• [Selected extract]:
-- Opening Marker --
# How to Create a Proper Boat Name



## cbropes (Jul 12, 2011)

Hi everyone. I'm new here, but not new to sailing. Mostly dighny racing, but now that I'm middle aged, I am doing more cruising. But, I digress. We have inherited a boat from my Dad. I'm looking to name it, but I thought there were "rules" to doing so. Rules such as should be 7 letters long with one repeating. Anyone know anything about this? I have read lots of posts and even Vigor's de/renaming ceremony, on renaming the boat, so I don't need help with that. Just what makes a proper name. Thanks, cbropes.


----------



## DonScribner (Jan 9, 2011)

7 letters only if named on a Tuesday. Any other day, and it must be a name, word or feeling found in the most recent Corona Commercial. Dos Equis will do also, plus it's the most interesting commercial in the world.

Just name it something that means something to somebody or to you and have a great time in it!


----------



## mitiempo (Sep 19, 2008)

The more people's names used to create it the worse it probably would be. I like simple and easy to pronounce.


----------



## rockDAWG (Sep 6, 2006)

Just wire me $500 via Western Union, I will let you to name whatever you like but has to less less than 13 characters. If the name can not be pronounced by a Red Neck, that will another $500 more. We will provide you the Red Neck for the test.

Offer only good until this Friday at 5:00 pm..
.
.
.
.
.
.


----------



## mitiempo (Sep 19, 2008)

About this time you may be sorry you asked.


----------



## cbropes (Jul 12, 2011)
-- Closing Marker --
• [What to do]:
**1)** In the boat-naming thread, rewrite the stretch from "## DonScribner (Jan" through "time in it!", switching "Tuesday" to "Friday".
**2)** According to the boat-naming thread, from whom did cbropes inherit the boat?
**3)** Extend the boat-naming thread from the point where it stops.

• [Extracted records]:
-- Opening Marker --
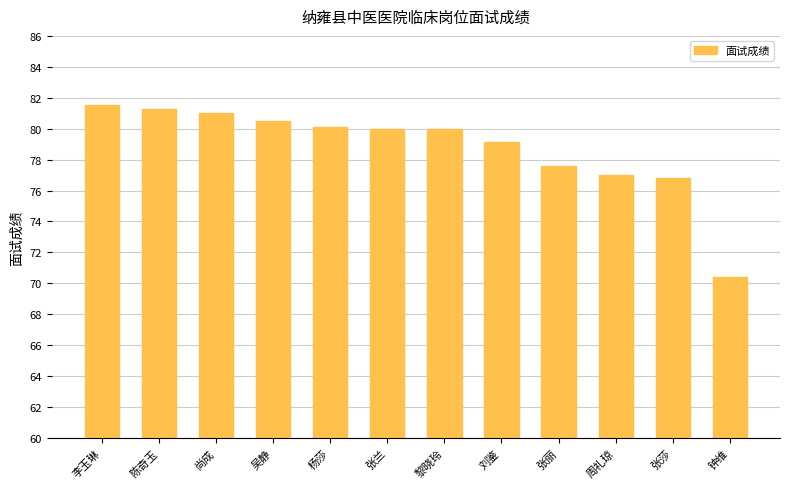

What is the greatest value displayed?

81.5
-- Closing Marker --
-- Opening Marker --
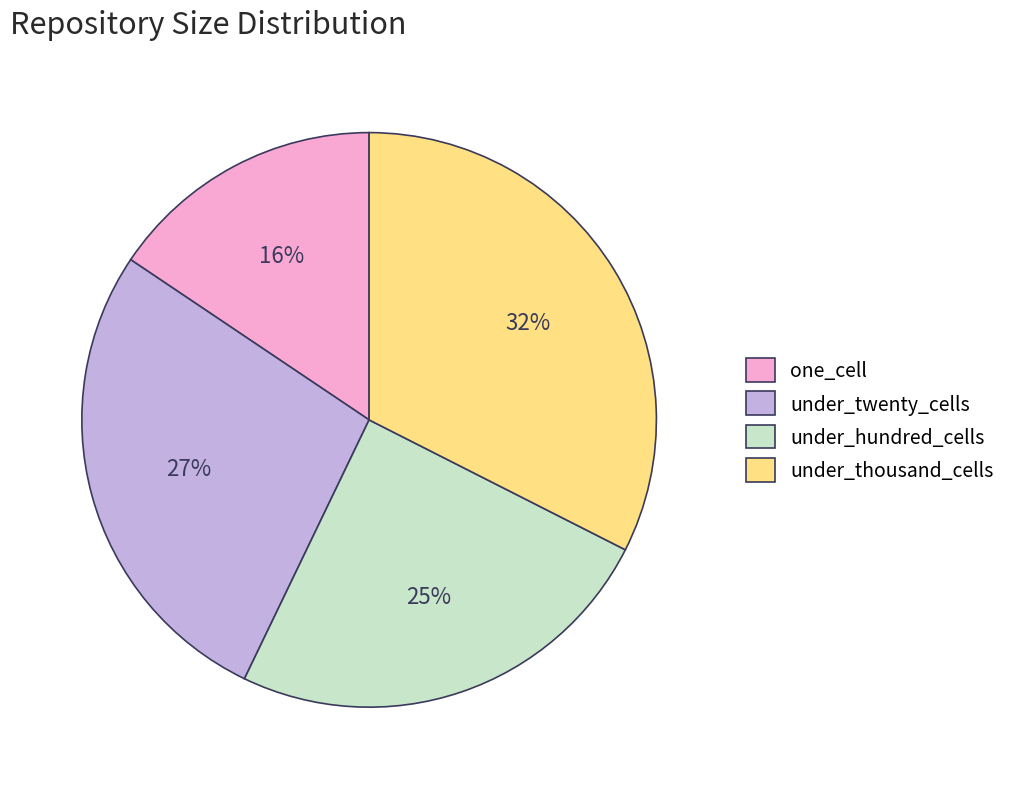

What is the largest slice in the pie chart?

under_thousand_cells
-- Closing Marker --
• [Task-by-task outputs]:
**1)**
## DonScribner (Jan 9, 2011)

7 letters only if named on a Friday. Any other day, and it must be a name, word or feeling found in the most recent Corona Commercial. Dos Equis will do also, plus it's the most interesting commercial in the world.

Just name it something that means something to somebody or to you and have a great time in it!

**2)** From cbropes's Dad.

**3)**
Brian - really, huh? OK. So what I heard was 8 letters, one had to repeat. @rockDAWG - I have plenty of Red Necks here in Maine, so I'll be keeping the $1000. Thanks anyway. Going with a name that honors both my Dad (who gave me the boat) and my mom, who recently passed away (and whose illness was the reason for getting rid of the boat). The name to change is Scalawag, which I presume is a name @rockDAWG would like, so you can have that one. Cheers!


----------



## WouldaShoulda (Oct 7, 2008)

Dad would be honored to have the boat re named after Mom.

Hopefully, Mom has a great double name like Barbara-Ann, Enola-Gay or Martha-Lewis.


----------



## arknoah (Oct 31, 2010)

DonScribner said:


> Just name it something that means something to somebody or to you and have a great time in it!


That's really all that matters.


----------



## rockDAWG (Sep 6, 2006)

cbropes said:


> Going with a name that honors both my Dad (who gave me the boat) and my mom, who recently passed away (and whose illness was the reason for getting rid of the boat). Cheers!


Yes, something that is meaningful to you is the best. You are a good son, you make your parents proud.

Carry on


----------



## mitiempo (Sep 19, 2008)

There is no rule for boat names. It should mean something to you and should be 
easy to pronounce but that is only my opinion. I think some of the good names I have heard over the years - Wanderer, Beowolf, Whisper, Sundeer, Windhorse, Spray, Avalon, Marimba, and dozens of others.


----------



## junkrig (Jun 3, 2011)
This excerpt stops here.